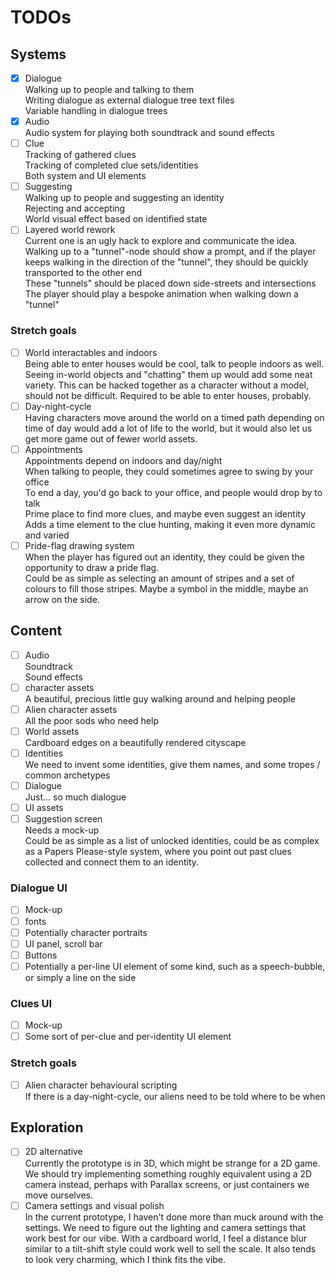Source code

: # TODOs

## Systems
- [X] Dialogue  
 Walking up to people and talking to them  
 Writing dialogue as external dialogue tree text files  
 Variable handling in dialogue trees  
- [X]  Audio  
 Audio system for playing both soundtrack and sound effects  
- [ ] Clue  
 Tracking of gathered clues  
 Tracking of completed clue sets/identities  
 Both system and UI elements  
- [ ] Suggesting  
 Walking up to people and suggesting an identity  
 Rejecting and accepting  
 World visual effect based on identified state  
- [ ] Layered world rework  
 Current one is an ugly hack to explore and communicate the idea.  
 Walking up to a "tunnel"-node should show a prompt, and if the player keeps walking in the direction of the "tunnel", they should be quickly transported to the other end  
 These "tunnels" should be placed down side-streets and intersections  
 The player should play a bespoke animation when walking down a "tunnel"  
### Stretch goals
- [ ] World interactables and indoors  
 Being able to enter houses would be cool, talk to people indoors as well.  
 Seeing in-world objects and "chatting" them up would add some neat variety. This can be hacked together as a character without a model, should not be difficult. Required to be able to enter houses, probably.  
- [ ] Day-night-cycle  
 Having characters move around the world on a timed path depending on time of day would add a lot of life to the world, but it would also let us get more game out of fewer world assets.  
- [ ] Appointments  
 Appointments depend on indoors and day/night  
 When talking to people, they could sometimes agree to swing by your office  
 To end a day, you'd go back to your office, and people would drop by to talk  
 Prime place to find more clues, and maybe even suggest an identity  
 Adds a time element to the clue hunting, making it even more dynamic and varied  
- [ ] Pride-flag drawing system  
 When the player has figured out an identity, they could be given the opportunity to draw a pride flag.  
 Could be as simple as selecting an amount of stripes and a set of colours to fill those stripes. Maybe a symbol in the middle, maybe an arrow on the side.  
## Content
- [ ] Audio  
 Soundtrack  
 Sound effects  
- [ ] character assets  
 A beautiful, precious little guy walking around and helping people  
- [ ] Alien character assets  
 All the poor sods who need help  
- [ ] World assets  
 Cardboard edges on a beautifully rendered cityscape  
- [ ] Identities  
 We need to invent some identities, give them names, and some tropes / common archetypes  
- [ ] Dialogue  
 Just... so much dialogue  
- [ ] UI assets  
- [ ] Suggestion screen  
 Needs a mock-up  
 Could be as simple as a list of unlocked identities, could be as complex as a Papers Please-style system, where you point out past clues collected and connect them to an identity.  
### Dialogue UI  
 - [ ] Mock-up  
 - [ ] fonts  
 - [ ] Potentially character portraits  
 - [ ] UI panel, scroll bar  
 - [ ] Buttons  
 - [ ] Potentially a per-line UI element of some kind, such as a speech-bubble, or simply a line on the side  
### Clues UI  
 - [ ] Mock-up  
 - [ ] Some sort of per-clue and per-identity UI element  
### Stretch goals
- [ ] Alien character behavioural scripting  
 If there is a day-night-cycle, our aliens need to be told where to be when  
## Exploration
- [ ] 2D alternative  
 Currently the prototype is in 3D, which might be strange for a 2D game. We should try implementing something roughly equivalent using a 2D camera instead, perhaps with Parallax screens, or just containers we move ourselves.  
- [ ] Camera settings and visual polish  
 In the current prototype, I haven't done more than muck around with the settings. We need to figure out the lighting and camera settings that work best for our vibe. With a cardboard world, I feel a distance blur similar to a tilt-shift style could work well to sell the scale. It also tends to look very charming, which I think fits the vibe.  
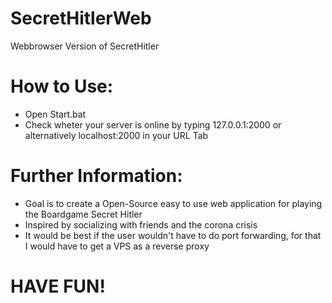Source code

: # SecretHitlerWeb
Webbrowser Version of SecretHitler

# How to Use:
- Open Start.bat 
- Check wheter your server is online by typing 127.0.0.1:2000 or alternatively localhost:2000 in your URL Tab

# Further Information:
- Goal is to create a Open-Source easy to use web application for playing the Boardgame Secret Hitler
- Inspired by socializing with friends and the corona crisis 
- It would be best if the user wouldn't have to do port forwarding, for that I would have to get a VPS as a reverse proxy

# HAVE FUN!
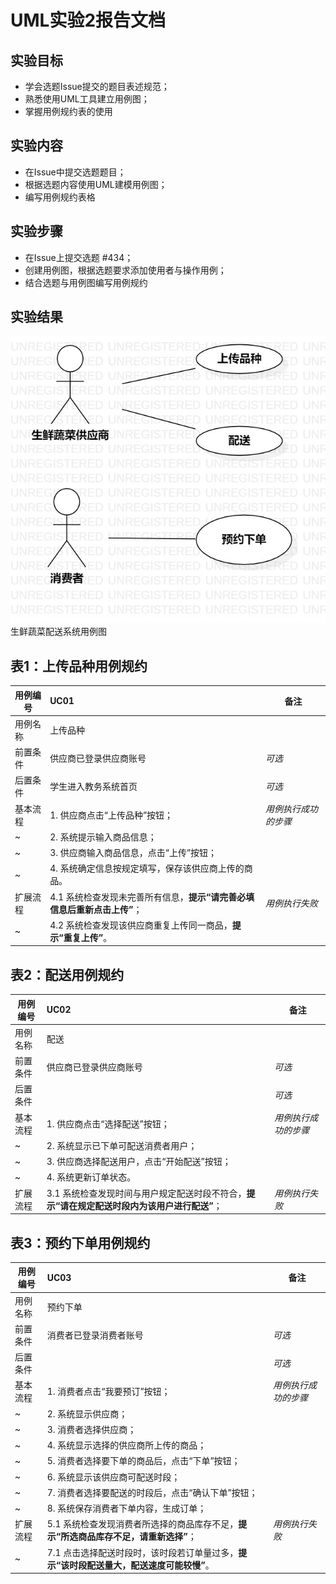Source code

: # UML实验2报告文档 

## 实验目标
- 学会选题Issue提交的题目表述规范；
- 熟悉使用UML工具建立用例图；
- 掌握用例规约表的使用

## 实验内容
- 在Issue中提交选题题目；
- 根据选题内容使用UML建模用例图；
- 编写用例规约表格

## 实验步骤  
- 在Issue上提交选题 #434；  
- 创建用例图，根据选题要求添加使用者与操作用例；  
- 结合选题与用例图编写用例规约  
  

## 实验结果  

![lab2UML用例图](./model2.jpg)  
生鲜蔬菜配送系统用例图  
  

## 表1：上传品种用例规约  

用例编号  | UC01 | 备注  
-|:-|-  
用例名称  | 上传品种  |   
前置条件  |   供应商已登录供应商账号   | *可选*   
后置条件  | 学生进入教务系统首页     | *可选*   
基本流程  | 1. 供应商点击“上传品种”按钮；  |*用例执行成功的步骤*    
~| 2. 系统提示输入商品信息；  |   
~| 3. 供应商输入商品信息，点击“上传”按钮；  |   
~| 4. 系统确定信息按规定填写，保存该供应商上传的商品。  |    
扩展流程  | 4.1 系统检查发现未完善所有信息，**提示“请完善必填信息后重新点击上传”**；  |*用例执行失败*    
~| 4.2 系统检查发现该供应商重复上传同一商品，**提示“重复上传”**。  |  

## 表2：配送用例规约  

用例编号  | UC02 | 备注  
-|:-|-  
用例名称  | 配送  |   
前置条件  |   供应商已登录供应商账号   | *可选*   
后置条件  |      | *可选*   
基本流程  | 1. 供应商点击“选择配送”按钮；  |*用例执行成功的步骤*    
~| 2. 系统显示已下单可配送消费者用户；  |   
~| 3. 供应商选择配送用户，点击“开始配送”按钮；  |   
~| 4. 系统更新订单状态。  |    
扩展流程  | 3.1 系统检查发现时间与用户规定配送时段不符合，**提示“请在规定配送时段内为该用户进行配送”**；  |*用例执行失败*     


## 表3：预约下单用例规约  

用例编号  | UC03 | 备注  
-|:-|-  
用例名称  | 预约下单  |   
前置条件  |   消费者已登录消费者账号   | *可选*   
后置条件  |      | *可选*   
基本流程  | 1. 消费者点击“我要预订”按钮；  |*用例执行成功的步骤*    
~| 2. 系统显示供应商；  |   
~| 3. 消费者选择供应商；  |   
~| 4. 系统显示选择的供应商所上传的商品；  |    
~| 5. 消费者选择要下单的商品后，点击“下单”按钮；  |    
~| 6. 系统显示该供应商可配送时段；  |    
~| 7. 消费者选择要配送的时段后，点击“确认下单”按钮；  |
~| 8. 系统保存消费者下单内容，生成订单；  |    
扩展流程  | 5.1 系统检查发现消费者所选择的商品库存不足，**提示“所选商品库存不足，请重新选择”**；  |*用例执行失败*    
~| 7.1 点击选择配送时段时，该时段若订单量过多，**提示“该时段配送量大，配送速度可能较慢”**。  |  

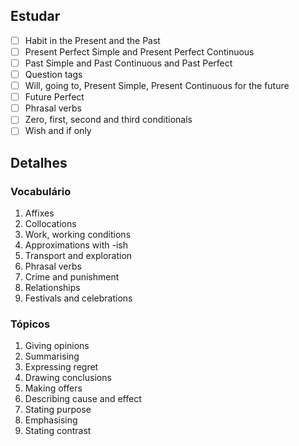---
---

## Estudar
- [ ] Habit in the Present and the Past 
- [ ] Present Perfect Simple and Present Perfect Continuous 
- [ ] Past Simple and Past Continuous and Past Perfect 
- [ ] Question tags 
- [ ] Will, going to, Present Simple, Present Continuous for the future 
- [ ] Future Perfect 
- [ ] Phrasal verbs 
- [ ] Zero, first, second and third conditionals 
- [ ] Wish and if only 

## Detalhes
### Vocabulário
1. Affixes
2. Collocations
3. Work, working conditions
4. Approximations with -ish
5. Transport and exploration
6. Phrasal verbs
7. Crime and punishment
8. Relationships
9. Festivals and celebrations

### Tópicos
1. Giving opinions
2. Summarising
3. Expressing regret
4. Drawing conclusions
5. Making offers
6. Describing cause and effect
7. Stating purpose
8. Emphasising
9. Stating contrast
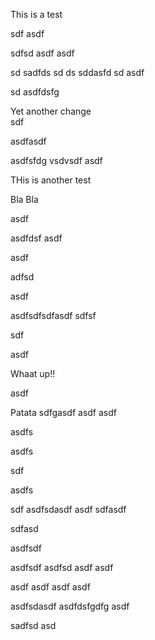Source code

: This is a test


sdf
asdf


sdfsd
asdf
asdf

sd
sadfds
sd
ds
sddasfd
sd
asdf

sd
asdfdsfg

Yet another change  
sdf

asdfasdf

asdfsfdg
vsdvsdf
asdf

THis is another test

Bla Bla


asdf

asdfdsf
asdf

asdf

adfsd

asdf

asdfsdfsdfasdf
sdfsf

sdf

asdf


Whaat up!! 

asdf

Patata
sdfgasdf
asdf
asdf

asdfs

asdfs

sdf

asdfs

sdf
asdfsdasdf
asdf
sdfasdf

sdfasd



asdfsdf

asdfsdf
asdfsd
asdf
asdf

asdf
asdf
asdf
asdf

asdfsdasdf
asdfdsfgdfg
asdf

sadfsd
asd
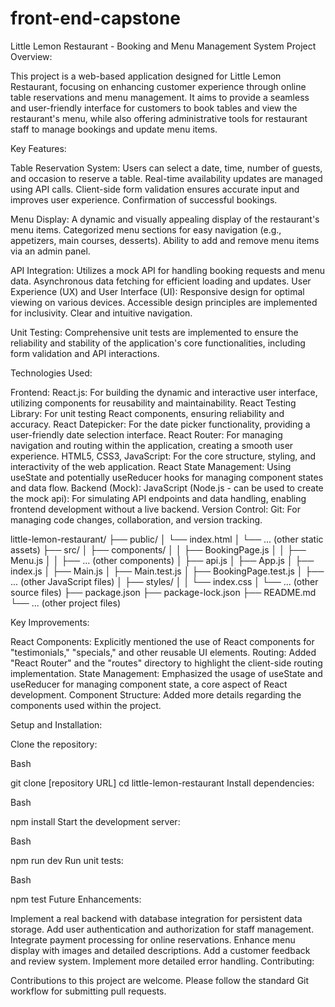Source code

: # front-end-capstone
Little Lemon Restaurant - Booking and Menu Management System
Project Overview:

This project is a web-based application designed for Little Lemon Restaurant, focusing on enhancing customer experience through online table reservations and menu management. It aims to provide a seamless and user-friendly interface for customers to book tables and view the restaurant's menu, while also offering administrative tools for restaurant staff to manage bookings and update menu items.

Key Features:

Table Reservation System:
Users can select a date, time, number of guests, and occasion to reserve a table.
Real-time availability updates are managed using API calls.
Client-side form validation ensures accurate input and improves user experience.
Confirmation of successful bookings.

Menu Display:
A dynamic and visually appealing display of the restaurant's menu items.
Categorized menu sections for easy navigation (e.g., appetizers, main courses, desserts).
Ability to add and remove menu items via an admin panel.

API Integration:
Utilizes a mock API for handling booking requests and menu data.
Asynchronous data fetching for efficient loading and updates.
User Experience (UX) and User Interface (UI):
Responsive design for optimal viewing on various devices.
Accessible design principles are implemented for inclusivity.
Clear and intuitive navigation.

Unit Testing:
Comprehensive unit tests are implemented to ensure the reliability and stability of the application's core functionalities, including form validation and API interactions.


Technologies Used:

Frontend:
React.js: For building the dynamic and interactive user interface, utilizing components for reusability and maintainability.
React Testing Library: For unit testing React components, ensuring reliability and accuracy.
React Datepicker: For the date picker functionality, providing a user-friendly date selection interface.
React Router: For managing navigation and routing within the application, creating a smooth user experience.
HTML5, CSS3, JavaScript: For the core structure, styling, and interactivity of the web application.
React State Management: Using useState and potentially useReducer hooks for managing component states and data flow.
Backend (Mock):
JavaScript (Node.js - can be used to create the mock api): For simulating API endpoints and data handling, enabling frontend development without a live backend.
Version Control:
Git: For managing code changes, collaboration, and version tracking.


little-lemon-restaurant/
├── public/
│   └── index.html
│   └── ... (other static assets)
├── src/
│   ├── components/
│   │   ├── BookingPage.js
│   │   ├── Menu.js
│   │   ├── ... (other components)
│   ├── api.js
│   ├── App.js
│   ├── index.js
│   ├── Main.js
│   ├── Main.test.js
│   ├── BookingPage.test.js
│   ├── ... (other JavaScript files)
│   ├── styles/
│   │   └── index.css
│   └── ... (other source files)
├── package.json
├── package-lock.json
├── README.md
└── ... (other project files)


Key Improvements:

React Components: Explicitly mentioned the use of React components for "testimonials," "specials," and other reusable UI elements.
Routing: Added "React Router" and the "routes" directory to highlight the client-side routing implementation.
State Management: Emphasized the usage of useState and useReducer for managing component state, a core aspect of React development.
Component Structure: Added more details regarding the components used within the project.


Setup and Installation:

Clone the repository:

Bash

git clone [repository URL]
cd little-lemon-restaurant
Install dependencies:

Bash

npm install
Start the development server:

Bash

npm run dev
Run unit tests:

Bash

npm test
Future Enhancements:

Implement a real backend with database integration for persistent data storage.
Add user authentication and authorization for staff management.
Integrate payment processing for online reservations.
Enhance menu display with images and detailed descriptions.
Add a customer feedback and review system.
Implement more detailed error handling.
Contributing:

Contributions to this project are welcome. Please follow the standard Git workflow for submitting pull requests.

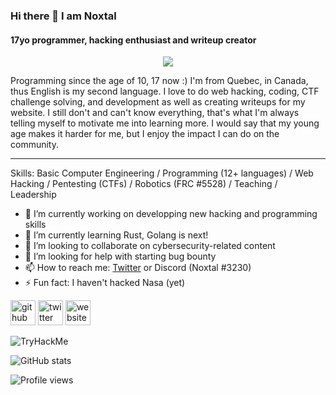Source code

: ### Hi there 👋 I am Noxtal
#### 17yo programmer, hacking enthusiast and writeup creator

<div style="text-align:center"><img src="https://images.wallpapersden.com/image/download/showtime-retro_65161_1366x768.jpg" /></div>

Programming since the age of 10, 17 now :) I'm from Quebec, in Canada, thus English is my second language. I love to do web hacking, coding, CTF challenge solving, and development as well as creating writeups for my website. I still don't and can't know everything, that's what I'm always telling myself to motivate me into learning more. I would say that my young age makes it harder for me, but I enjoy the impact I can do on the community.

<hr/>

Skills: Basic Computer Engineering / Programming  (12+ languages) / Web Hacking / Pentesting (CTFs) / Robotics (FRC #5528) /  Teaching / Leadership

- 🔭 I’m currently working on developping new hacking and programming skills
- 🌱 I’m currently learning Rust, Golang is next!
- 👯 I’m looking to collaborate on cybersecurity-related content 
- 🤔 I’m looking for help with starting bug bounty 
- 📫 How to reach me: [Twitter](https://twitter.com/noxtal_) or Discord (Noxtal #3230) 
- ⚡ Fun fact: I haven't hacked Nasa (yet)


[<img src='https://cdn.jsdelivr.net/npm/simple-icons@3.0.1/icons/github.svg' alt='github' height='40'>](https://github.com/Noxtal)  [<img src='https://cdn.jsdelivr.net/npm/simple-icons@3.0.1/icons/twitter.svg' alt='twitter' height='40'>](https://twitter.com/noxtal_)  [<img src='https://cdn.jsdelivr.net/npm/simple-icons@3.0.1/icons/icloud.svg' alt='website' height='40'>](https://noxtal.com)  

<img src="https://tryhackme-badges.s3.amazonaws.com/Noxtal.png" alt="TryHackMe">

![GitHub stats](https://github-readme-stats.vercel.app/api?username=Noxtal&show_icons=true)  

![Profile views](https://gpvc.arturio.dev/Noxtal)  
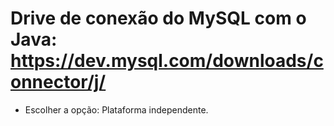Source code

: # Drive de conexão do MySQL com o Java: https://dev.mysql.com/downloads/connector/j/
- Escolher a opção: Plataforma independente.
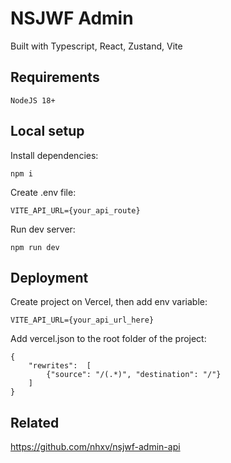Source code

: # NSJWF Admin

Built with Typescript, React, Zustand, Vite

## Requirements

    NodeJS 18+

## Local setup

Install dependencies:

    npm i

Create .env file:

    VITE_API_URL={your_api_route}

Run dev server:

    npm run dev

## Deployment

Create project on Vercel, then add env variable:

    VITE_API_URL={your_api_url_here}

Add vercel.json to the root folder of the project:

    {
        "rewrites":  [
            {"source": "/(.*)", "destination": "/"}
        ]
    }

## Related

https://github.com/nhxv/nsjwf-admin-api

## WORK ORDER
Gather every line in the entries above that contains the string "useState", and copy each one in full.

## SOLUTION TO THE PROBLEM
React State Management: Using useState and potentially useReducer hooks for managing component states and data flow.
State Management: Emphasized the usage of useState and useReducer for managing component state, a core aspect of React development.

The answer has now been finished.